Damián Ortega’s work traces economic and material exchange and, in particular, how regional culture affects commodity consumption. His work investigates systems, volumes and forms with an experimental curiosity in a range of different media including sculpture, installation, photography, film, drawing and performance.
Emerging mid-way through the 1990s, Ortega began his career as a political cartoonist and his art retains the intellectual rigour and playfulness associated with his previous occupation. He sees art as a process of “unlearning”, dependent on a sense of mobility, whereby the energy residing in inanimate things is revealed through both the successes and failures in a work's production. In his sculpture, everyday objects such as bricks, rubbish bins or tortillas are subjected to his characteristically “mischievous process of transformation and dysfunction”, creating a surreal unhinging of reality through the use of subtle and personal irony.
His larger installations often feature complex physical systems that appear uncontrollable or on the verge of collapse, realised in basic materials such as concrete, clay, bricks, rubber or leather. In these works, he investigates the relationship between object and action, focusing on the themes of matter, energy and transformation that lie at the core of his practice. In Nine Types of Terrain (2007), nine 16mm film projections feature lines of bricks arranged in military-style formations across an unremarkable landscape; as if driven by some external force, these rhythmically fall, like dominoes. In Hollow/Stuffed: market law (2012) Ortega recreates, in sculptural form, a found newspaper image of a submarine used to transport cocaine around South America. In this work, the vessel is made of salt-filled, biodegradable plastic sacks that are sewn together and hung from the ceiling in a darkened space. The salt leaks out slowly during the course of the work's display, creating a cone-shaped heap of white powder on the ground beneath: a slow accumulation of matter that becomes a material register of time passing and of the work's own disintegration.
Likewise in Ortega's hanging works, objects are disassembled and deconstructed, set in a transitory state, and suspended on wires like three-dimensional drawings or models. In Controller of the Universe (2007) for example, an array of old-fashioned work tools such as saws, pick-axes and hammers are suspended at different heights to create an exploded form with a vortex at its centre, accessible through the two pathways that divide the structure. Calling into question the identity of objects, tools are used as representations of work and labour processes, and as 'bridges' between humankind and nature.

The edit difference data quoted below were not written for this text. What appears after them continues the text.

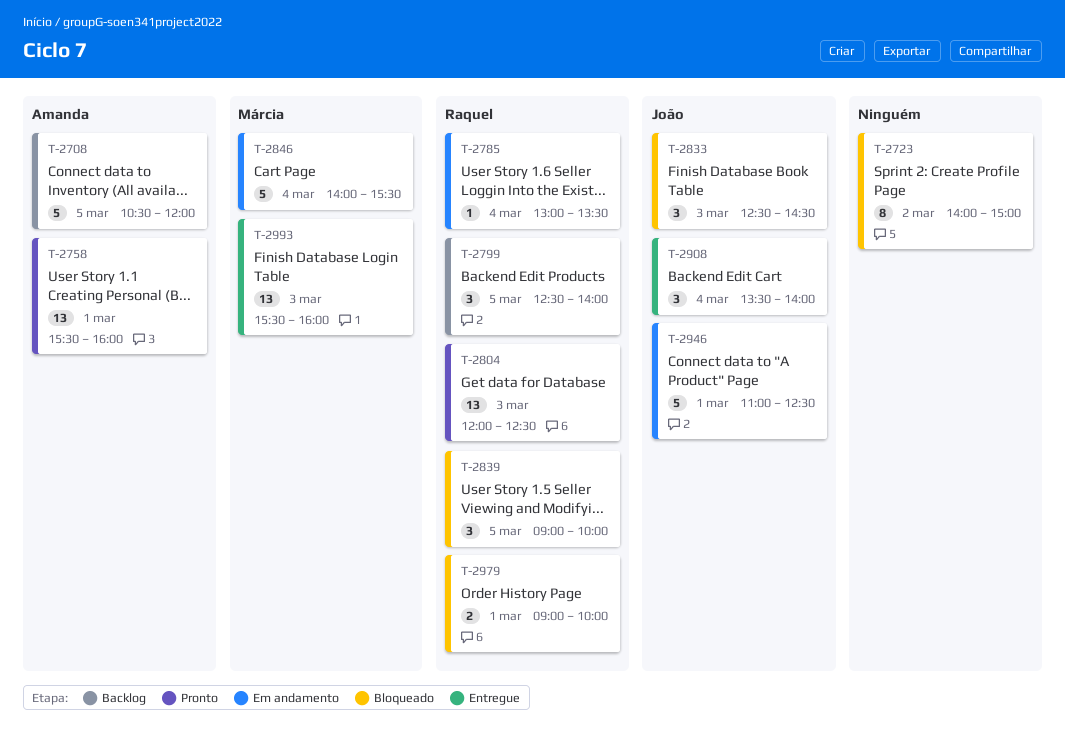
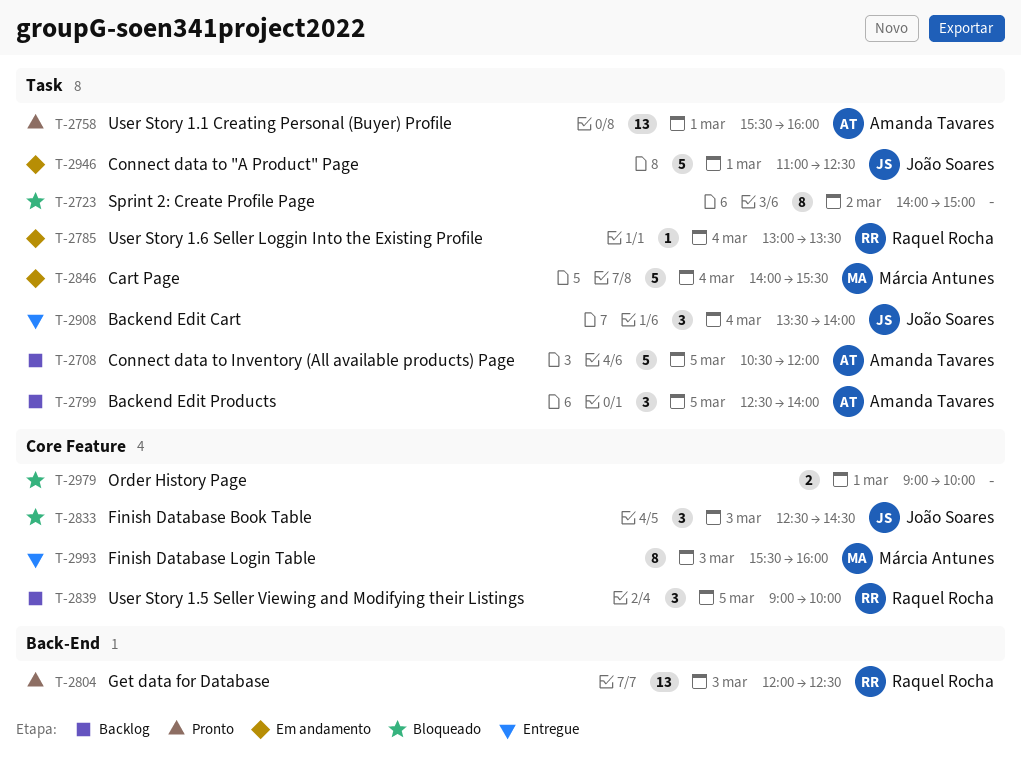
T-2799, owner: Raquel Rocha -> Amanda Tavares
T-2839, status: Bloqueado -> Backlog
T-2979, owner: Raquel Rocha -> none
T-2993, estimate: 13 -> 8

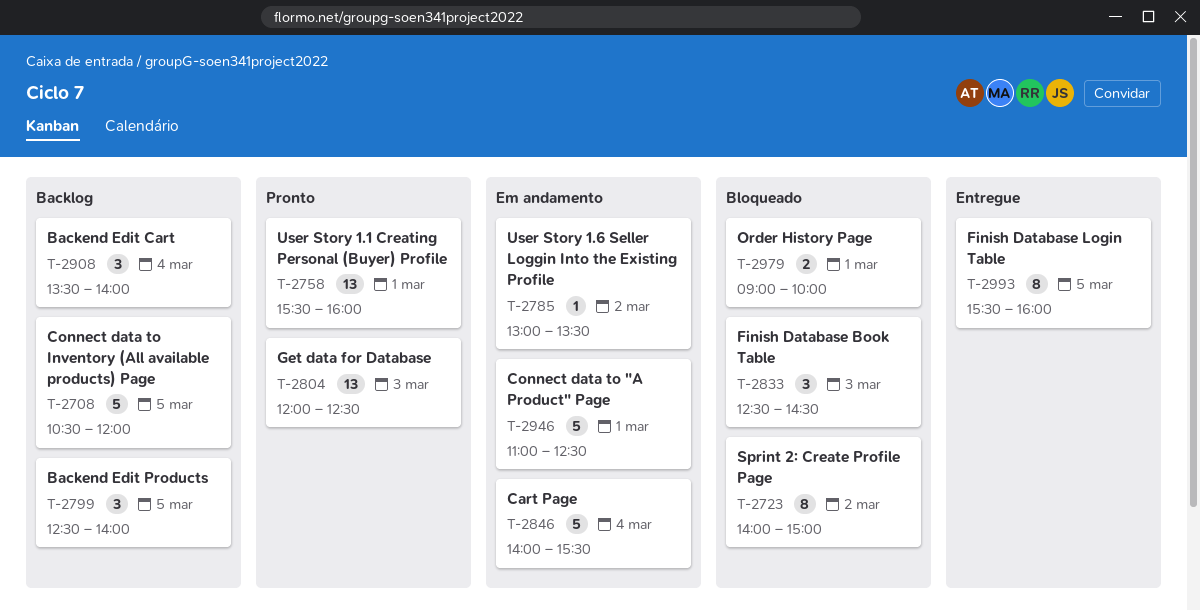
T-2785, day: Mar 4 -> Mar 2
T-2839: present -> none
T-2908, status: Entregue -> Backlog
T-2993, day: Mar 3 -> Mar 5

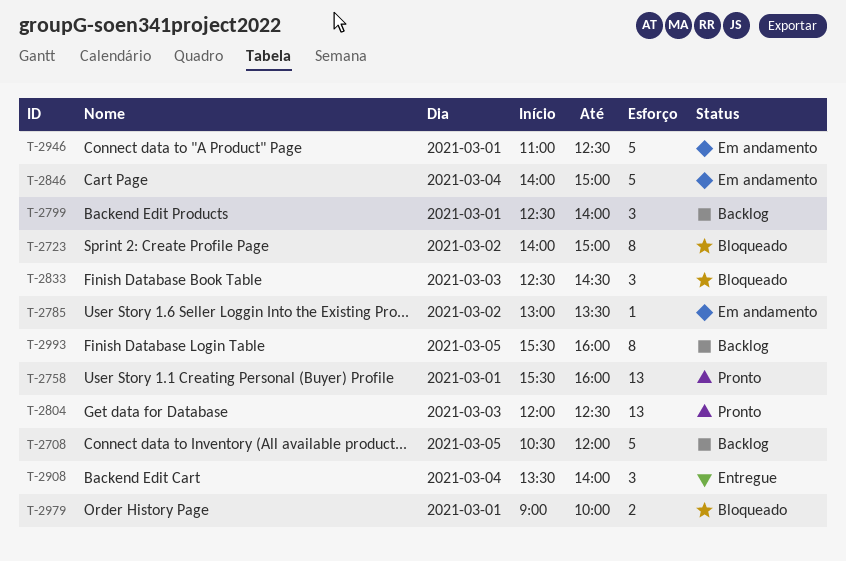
T-2799, day: Mar 5 -> Mar 1
T-2846, ends: 15:30 -> 15:00
T-2908, status: Backlog -> Entregue
T-2993, status: Entregue -> Backlog

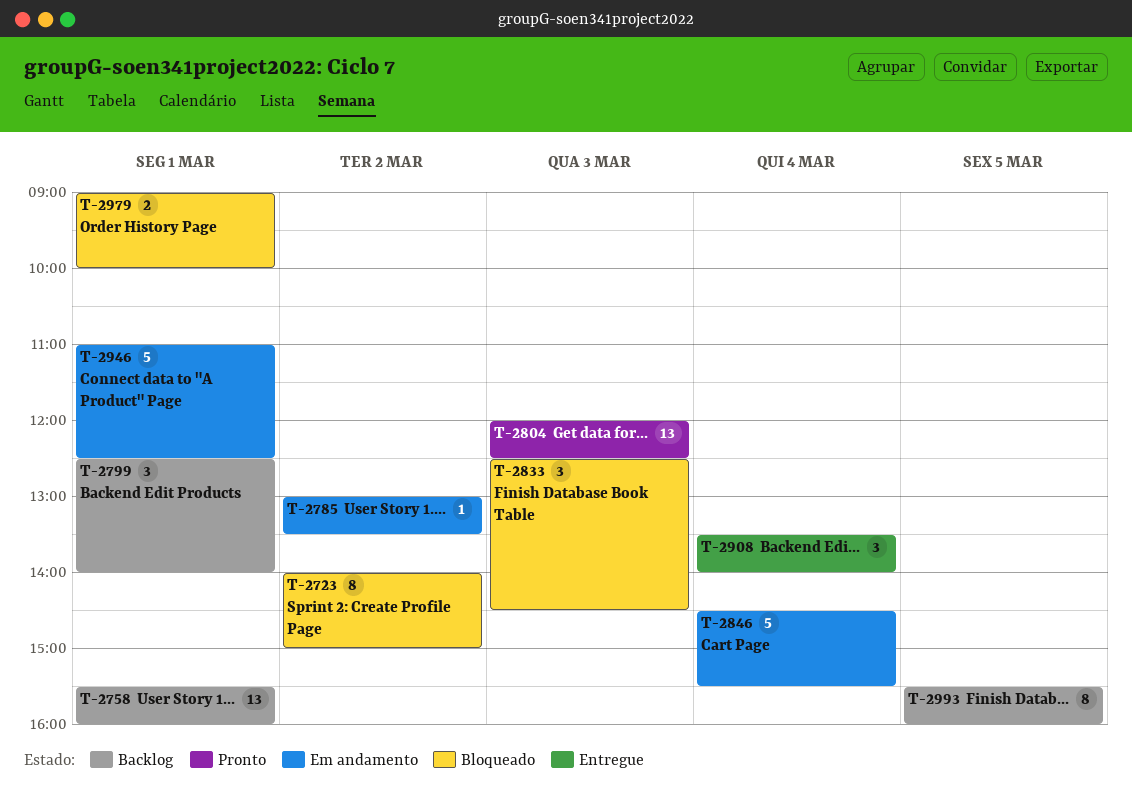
T-2708: present -> none
T-2758, status: Pronto -> Backlog
T-2846, begins: 14:00 -> 14:30
T-2846, ends: 15:00 -> 15:30

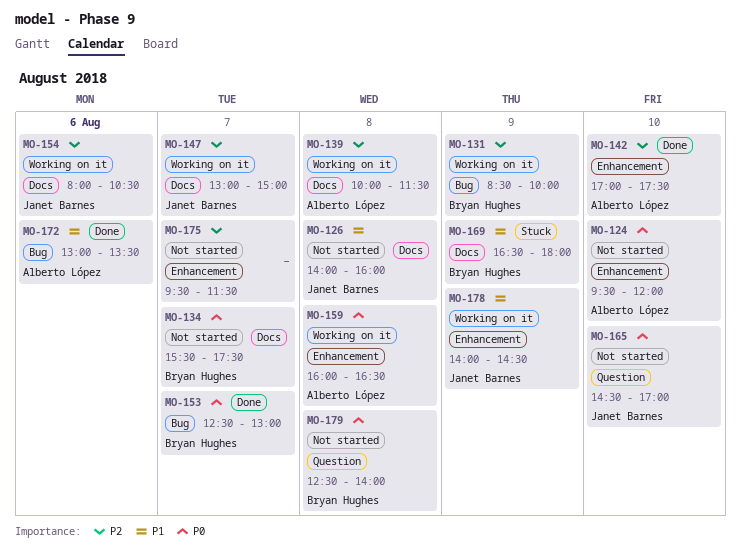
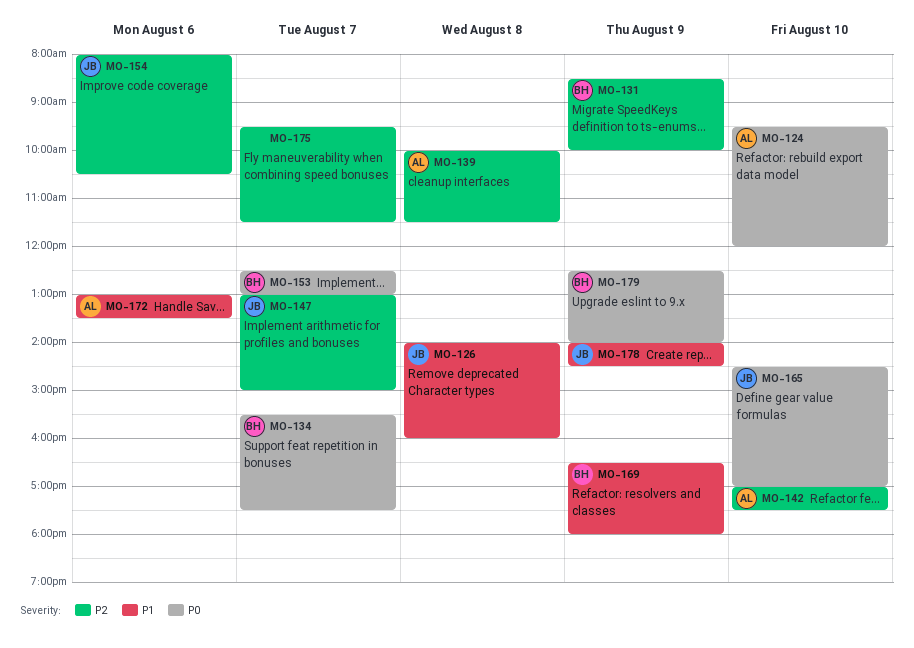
MO-159: present -> none
MO-179, day: Aug 8 -> Aug 9

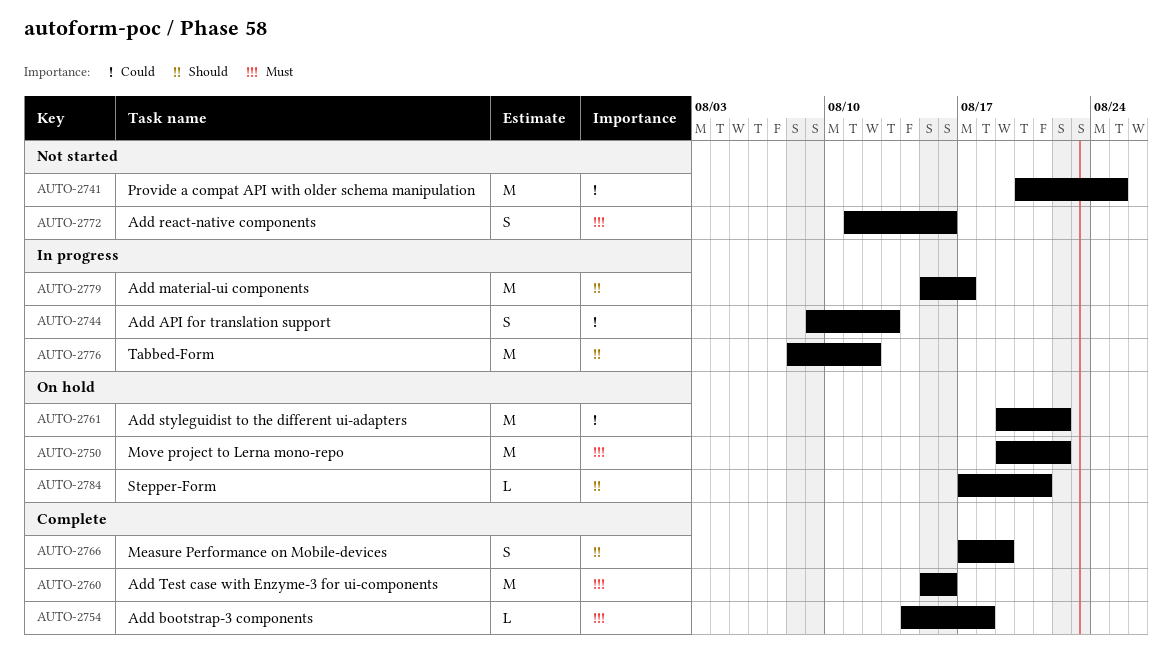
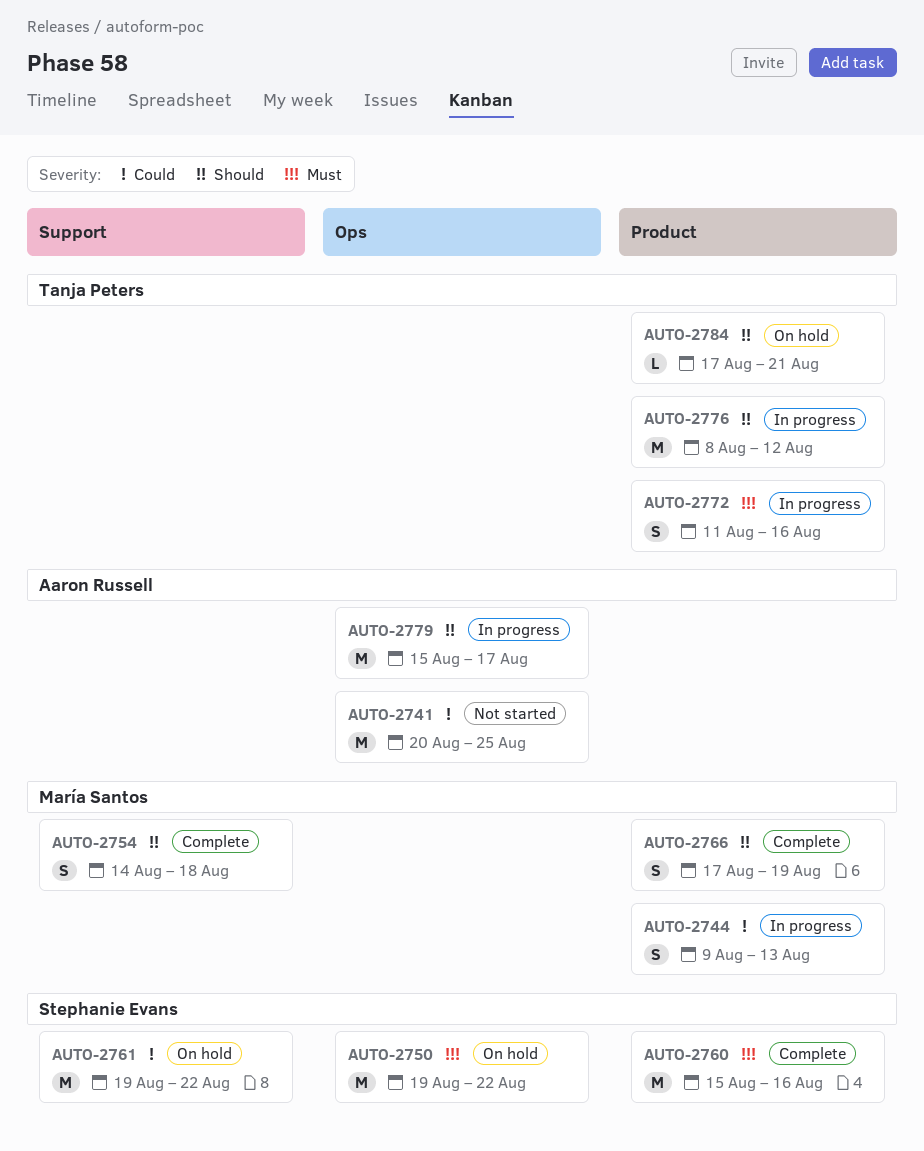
AUTO-2754, priority: Must -> Should
AUTO-2754, estimate: L -> S
AUTO-2772, status: Not started -> In progress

Perhaps Ortega's most well-known work, however, is the epic 'Beetle Trilogy' which consists of an installation, a performance and a film that interweave the personal and the political. In the first, Cosmic Thing (2002), Ortega literally deconstructs a Volkswagen Beetle with each part suspended by wire in mid-air, evoking a fragmented mechanic's diagram. This piece offers a new way of seeing the 'people's car', first developed in Nazi Germany but closely connected with the history of modern Mexico since it was readily available, inexpensive and easy to repair. The second and third works in the trilogy are the performance Moby Dick (2004) and the film Escarabajo (2005). In his performance, the artist stages a battle between man and machine by attempting to pull the car across a layer of grease to a live soundtrack of 'Moby Dick' by Led Zeppelin. In the film, he takes the car on a mythical voyage before finally 'burying' it in Puebla, Mexico, one of the last places it was produced.
Damián Ortega was born in 1967 in Mexico City, where he lives and works. He has exhibited widely including solo exhibitions at The Institute of Contemporary Art, Miami (2019); Garage Museum of Contemporary Art, Moscow (2018); The Fruitmarket Gallery, Edinburgh (2016); Malmö Konsthall, Sweden (2016), Palacio de Cristal, Museo Nacional Centro de Arte Reina Sofía, Madrid (2016); Fondazione Pirelli HangarBicocca, Milan (2015); Museum of Modern Art, Rio de Janeiro (2015); Museo Jumex, Mexico City (2014); Museum of Contemporary Art San Diego (2013); Barbican Art Gallery, London (2010); Institute of Contemporary Art, Boston (2009); Centre Georges Pompidou, Paris (2008); REDCAT, Los Angeles (2005); Museum of Contemporary Art, Los Angeles (2005); Tate Modern, London (2005); Kunsthalle Basel, Switzerland (2004) and Institute of Contemporary Art, Philadelphia (2002). Selected group exhibitions include Dhaka Art Summit, Bangladesh (2020); Biennale Arcipelago Mediterraneo, Palermo, Italy (2019); 12th Gwangju Biennale, South Korea (2018); Echigo-Tsumari Art Triennale, Japan (2018); Guggenheim Bilbao, Spain (2017); 14th Biennale de Lyon, France (2017); Museo Jumex, Mexico City (2016); Haus der Kulturen der Welt, Berlin (2015); Solomon R. Guggenheim Museum, New York (2014); 55th Venice Biennale (2013); 11th Havana Biennial (2012); 27th Bienal de São Paulo (2006); and 50th Venice Biennale (2003).